Urla’nın ilk deniz sporları kulübü olarak 10 yıl boyunca tahsis bedeli ödedikleri yerde son 5 yıldır işgalci olarak adlandırıldıklarını ve bunu içlerine sindiremediklerini vurgulayan Arıkan, “5 yıllık ecri misil borcu, elbette bizim borcumuzdur. Biz bu konuyu yeni gelen belediye başkanımızla ve meclisimiz ile görüşmeyi ve akabinde yeni tahsis anlaşması yapmayı beklemekteydik. Bunun yerine 14 Mayıs’ta tahliye yazısını aldık. Ne yazık ki, bir türlü iletişim sağlayamadık ve muhatap alınmadık. Apar topar yandaki bir araziye toplanan yelkenleri ve malzemeleri de kendimiz tahliye ettik. Tahliye için ek süre dahi tanınmadı. Üzüntümüz sonsuzdur ancak umutsuz değiliz, mavi sularda yeniden görüşmek dileğiyle” diyerek, sözlerini tamamladı.

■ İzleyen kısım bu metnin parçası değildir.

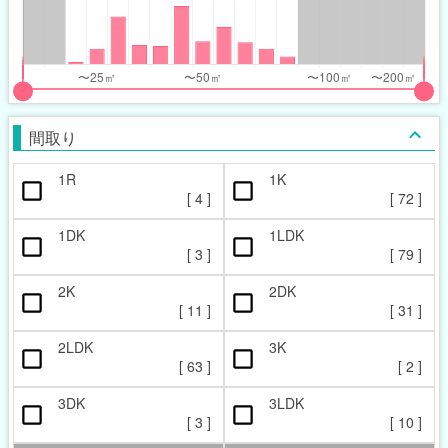
nthly_price_range
nthly_price_range
t
ght
put
put
ider
ider
間取り
r
r
1R
1K
ccupied_area_range
ccupied_area_range
[
4
]
[
72
]
t
ght
1DK
1LDK
[
3
]
[
79
]
2K
2DK
[
11
]
[
31
]
2LDK
3K
[
63
]
[
2
]
3DK
3LDK
[
3
]
[
10
]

“SOSYAL VE HALKÇI BELEDİYECİLİK ANLAYIŞINA UYMAYAN BİR KARAR”

Çocuklarının burada büyüdüğünü aktaran veliler, “Burada binlerce çocuk yelkenle tanıştı. Bu kulüp ticari bir şekilde, kâr hırsıyla ilerlemedi. Kulüp içindeki kafe öğrenciler haricinde kimseye su dahi satmadı, sahile şezlong atılmasına müsaade etmedi, yemekhanesi öğrenciler haricinde kimseye yemek çıkarmadı. Dolayısıyla tahsis anlaşmasına uymayacak herhangi bir şey yapılmadı. Urla Belediyesi’nin bir spor kulübüne bunu yapmış olmasını kabul etmiyor ve doğru bulmuyoruz. Süreç de epey tuhaf işledi. Yani bir ihale açarsınız, önceliği de kulübe verirsiniz. İhale alınamazsa tamam denir, tahliye kararı çıkarılır. Ancak hiç böyle olmadı. Beklemediğimiz yerden taş geldi, sosyal ve halkçı belediyecilik anlayışına uymayan bir karar alındı” dedi.

Öte yandan federasyondan da pek yardım gelmemesine rağmen, kulübün birçok gence imkan sağladığını belirten veliler, “Burada dar gelirli ailelerin çocuklarına da destek verildi. Gürbüz ve Aysun hocalarımız, kendi bütçelerinden destek verdiler. Örneğin o şekilde yelkene tutunan bir çocuk, Asya şampiyonluğu aldı ve ülkemize deniz sporlarındaki ilk kıta şampiyonluğunu getirdi. Birçok emekçi ailenin çocuğu milli sporcu oldu ve burs kazandılar” diye konuştu.